DIRECTIVE —
Retype all entries exactly as they stand, excluding pictures.

(Extracted page text data)
*** Begin section ***
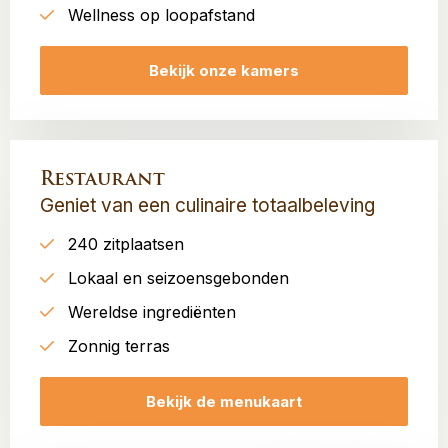
Wellness op loopafstand
Bekijk onze kamers
Restaurant
Geniet van een culinaire totaalbeleving
240 zitplaatsen
Lokaal en seizoensgebonden
Wereldse ingrediënten
Zonnig terras
Bekijk de menukaart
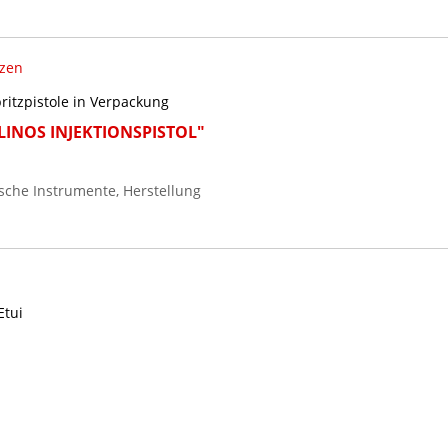
tzen
pritzpistole in Verpackung
ELINOS INJEKTIONSPISTOL"
sche Instrumente, Herstellung
Etui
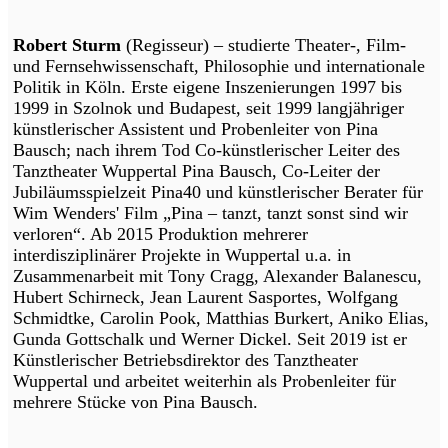
Robert Sturm
(Regisseur) – studierte Theater-, Film-
und Fernsehwissenschaft, Philosophie und internationale
Politik in Köln. Erste eigene Inszenierungen 1997 bis
1999 in Szolnok und Budapest, seit 1999 langjähriger
künstlerischer Assistent und Probenleiter von Pina
Bausch; nach ihrem Tod Co-künstlerischer Leiter des
Tanztheater Wuppertal Pina Bausch, Co-Leiter der
Jubiläumsspielzeit Pina40 und künstlerischer Berater für
Wim Wenders' Film „Pina – tanzt, tanzt sonst sind wir
verloren“. Ab 2015 Produktion mehrerer
interdisziplinärer Projekte in Wuppertal u.a. in
Zusammenarbeit mit Tony Cragg, Alexander Balanescu,
Hubert Schirneck, Jean Laurent Sasportes, Wolfgang
Schmidtke, Carolin Pook, Matthias Burkert, Aniko Elias,
Gunda Gottschalk und Werner Dickel. Seit 2019 ist er
Künstlerischer Betriebsdirektor des Tanztheater
Wuppertal und arbeitet weiterhin als Probenleiter für
mehrere Stücke von Pina Bausch.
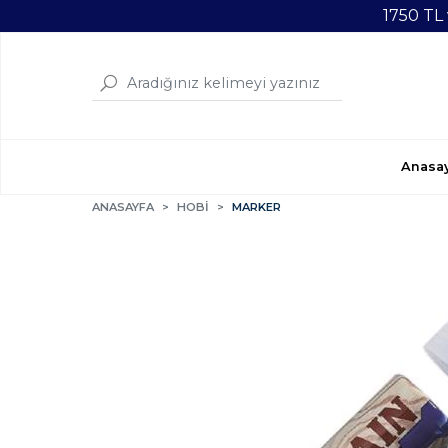
1750 TL
Anasa
ANASAYFA
HOBİ
MARKER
*** End section ***
ANSWER BELOW —
Wellness op loopafstand
Bekijk onze kamers
Restaurant
Geniet van een culinaire totaalbeleving
240 zitplaatsen
Lokaal en seizoensgebonden
Wereldse ingrediënten
Zonnig terras
Bekijk de menukaart
tzen
pritzpistole in Verpackung
ELINOS INJEKTIONSPISTOL"
sche Instrumente, Herstellung
Etui
Robert Sturm
(Regisseur) – studierte Theater-, Film-
und Fernsehwissenschaft, Philosophie und internationale
Politik in Köln. Erste eigene Inszenierungen 1997 bis
1999 in Szolnok und Budapest, seit 1999 langjähriger
künstlerischer Assistent und Probenleiter von Pina
Bausch; nach ihrem Tod Co-künstlerischer Leiter des
Tanztheater Wuppertal Pina Bausch, Co-Leiter der
Jubiläumsspielzeit Pina40 und künstlerischer Berater für
Wim Wenders' Film „Pina – tanzt, tanzt sonst sind wir
verloren“. Ab 2015 Produktion mehrerer
interdisziplinärer Projekte in Wuppertal u.a. in
Zusammenarbeit mit Tony Cragg, Alexander Balanescu,
Hubert Schirneck, Jean Laurent Sasportes, Wolfgang
Schmidtke, Carolin Pook, Matthias Burkert, Aniko Elias,
Gunda Gottschalk und Werner Dickel. Seit 2019 ist er
Künstlerischer Betriebsdirektor des Tanztheater
Wuppertal und arbeitet weiterhin als Probenleiter für
mehrere Stücke von Pina Bausch.
1750 TL
Anasa
ANASAYFA
HOBİ
MARKER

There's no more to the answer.